● **INPUT RECORDS**
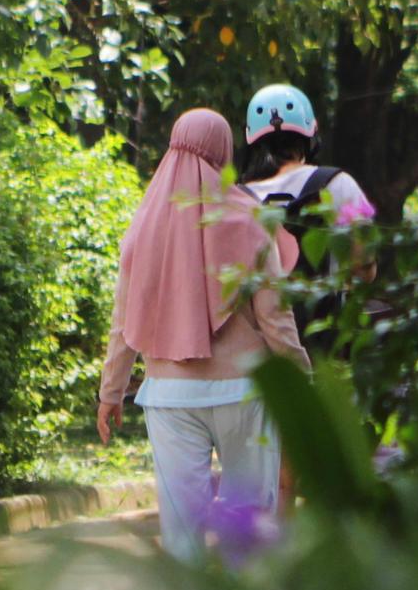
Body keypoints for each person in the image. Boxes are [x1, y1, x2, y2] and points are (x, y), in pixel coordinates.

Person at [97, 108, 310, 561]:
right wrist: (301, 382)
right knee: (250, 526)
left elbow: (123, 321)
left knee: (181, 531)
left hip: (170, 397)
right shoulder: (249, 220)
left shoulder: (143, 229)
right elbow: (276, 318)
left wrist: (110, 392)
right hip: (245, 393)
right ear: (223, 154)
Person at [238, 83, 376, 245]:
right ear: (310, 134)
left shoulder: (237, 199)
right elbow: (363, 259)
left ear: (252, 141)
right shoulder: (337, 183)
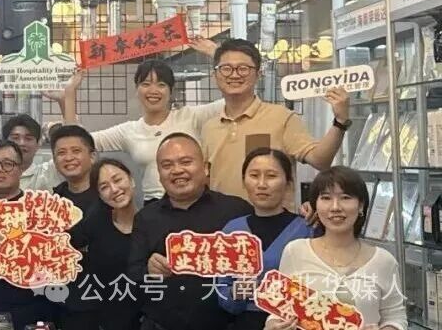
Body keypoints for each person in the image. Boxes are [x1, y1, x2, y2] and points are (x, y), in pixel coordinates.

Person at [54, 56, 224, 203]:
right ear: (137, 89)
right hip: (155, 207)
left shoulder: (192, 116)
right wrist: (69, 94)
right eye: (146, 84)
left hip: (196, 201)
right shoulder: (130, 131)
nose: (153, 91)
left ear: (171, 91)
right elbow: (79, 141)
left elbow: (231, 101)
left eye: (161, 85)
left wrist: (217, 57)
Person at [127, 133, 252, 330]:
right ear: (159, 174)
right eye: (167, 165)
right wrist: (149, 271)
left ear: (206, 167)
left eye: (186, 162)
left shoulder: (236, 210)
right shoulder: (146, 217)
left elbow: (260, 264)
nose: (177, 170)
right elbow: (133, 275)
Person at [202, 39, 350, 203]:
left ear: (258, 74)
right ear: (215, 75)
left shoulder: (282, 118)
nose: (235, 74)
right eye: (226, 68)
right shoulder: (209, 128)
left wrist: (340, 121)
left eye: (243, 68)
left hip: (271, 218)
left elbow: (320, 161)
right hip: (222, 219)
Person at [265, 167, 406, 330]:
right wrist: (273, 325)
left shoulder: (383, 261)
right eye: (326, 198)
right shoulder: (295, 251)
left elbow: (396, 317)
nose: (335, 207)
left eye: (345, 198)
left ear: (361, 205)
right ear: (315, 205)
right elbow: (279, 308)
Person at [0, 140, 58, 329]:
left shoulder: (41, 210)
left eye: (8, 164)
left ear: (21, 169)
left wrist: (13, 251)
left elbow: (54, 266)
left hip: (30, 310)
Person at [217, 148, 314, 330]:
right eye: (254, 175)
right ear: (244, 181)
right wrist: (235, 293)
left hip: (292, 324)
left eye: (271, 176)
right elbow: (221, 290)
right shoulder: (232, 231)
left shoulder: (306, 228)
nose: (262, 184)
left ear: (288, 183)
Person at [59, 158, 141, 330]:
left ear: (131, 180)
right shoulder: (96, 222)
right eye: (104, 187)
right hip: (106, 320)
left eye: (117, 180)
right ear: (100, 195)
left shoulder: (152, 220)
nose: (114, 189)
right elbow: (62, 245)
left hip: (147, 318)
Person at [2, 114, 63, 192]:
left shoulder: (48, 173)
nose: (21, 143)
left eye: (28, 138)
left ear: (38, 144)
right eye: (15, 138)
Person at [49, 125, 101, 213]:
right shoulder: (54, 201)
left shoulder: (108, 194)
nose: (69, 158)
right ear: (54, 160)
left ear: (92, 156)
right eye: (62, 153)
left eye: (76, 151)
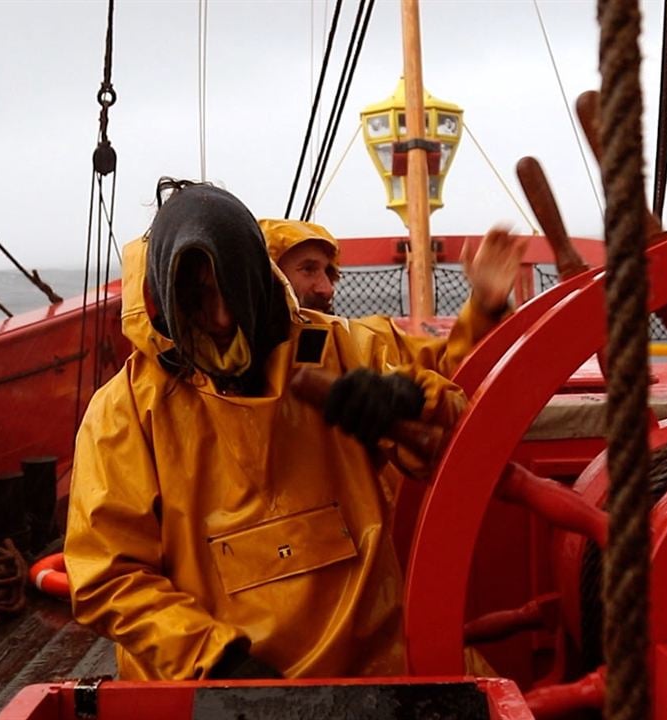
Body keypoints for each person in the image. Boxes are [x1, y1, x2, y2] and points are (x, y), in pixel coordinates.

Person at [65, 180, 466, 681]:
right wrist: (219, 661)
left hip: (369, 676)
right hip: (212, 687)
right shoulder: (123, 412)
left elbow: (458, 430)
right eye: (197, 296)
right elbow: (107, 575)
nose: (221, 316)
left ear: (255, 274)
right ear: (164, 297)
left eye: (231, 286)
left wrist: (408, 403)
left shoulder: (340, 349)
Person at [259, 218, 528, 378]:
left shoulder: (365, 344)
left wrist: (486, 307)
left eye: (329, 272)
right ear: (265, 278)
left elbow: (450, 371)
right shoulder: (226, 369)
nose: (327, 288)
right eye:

● **WHAT IS NEEDED**
What belongs in the answer is each line of the listing that contains the word "wrist".

● **YOUR SOLUTION**
right wrist: (301, 382)
left wrist: (110, 392)
right wrist: (69, 94)
left wrist: (217, 57)
right wrist: (149, 271)
left wrist: (340, 121)
right wrist: (273, 325)
left wrist: (13, 251)
right wrist: (235, 293)
right wrist: (219, 661)
left wrist: (408, 403)
left wrist: (486, 307)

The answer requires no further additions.